Big companies are already making a great deal of research and development efforts in this new branch of computing.

Quantum computing is a different computing paradigm from that of classical computing. It is based on qubits, a particular combination of ones and zeros. A new study by the Capgemini Research Institute reveals that almost a quarter of organizations (23%) are working (or planning to work) on leveraging quantum technologies to develop at least one major business application in the next five years. Additionally, 20% of organizations expect to increase their investments in this technology over the next year.

According to the study Quantum technologies: How to prepare your organization for a quantum advantage now, China (43%) and the Netherlands (42%) have the highest proportion of companies working or planning to work on quantum technologies, far ahead of Germany and the United Kingdom (each with 26%), compared to the world average of 23%.

Today, a true quantum computer will have unimaginable applications as it did when the first transistor was manufactured in 1947. Nobody could imagine how it would end up leading to smartphones and laptops. But even quantum computing experts are beginning to worry about how some big companies explain that it will hit the market very soon.

Today’s systems are a massive scientific achievement, but they do not bring us any closer to a quantum computer that can solve problems that cannot even be posed today.
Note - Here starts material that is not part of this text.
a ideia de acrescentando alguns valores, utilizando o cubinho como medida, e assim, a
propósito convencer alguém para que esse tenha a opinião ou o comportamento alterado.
According to MIT specialists, we don’t know how long it will take, but it is much further away than the industry and its vendors would have us believe.

All current computers use some form of error correction and data redundancy. Still, the laws of quantum physics place severe restrictions on how the correction is performed in the quantum computer. Professor Andrea Morello of the University of New South Wales explains in an article published in Nature that “error rates of less than 1% are typically needed to apply quantum error correction protocols. Once this goal is achieved, we can start designing silicon quantum processors that scale and work reliably to perform useful calculations.” Morello and his team have already reached that 1% rate, but the road still has a long way to go.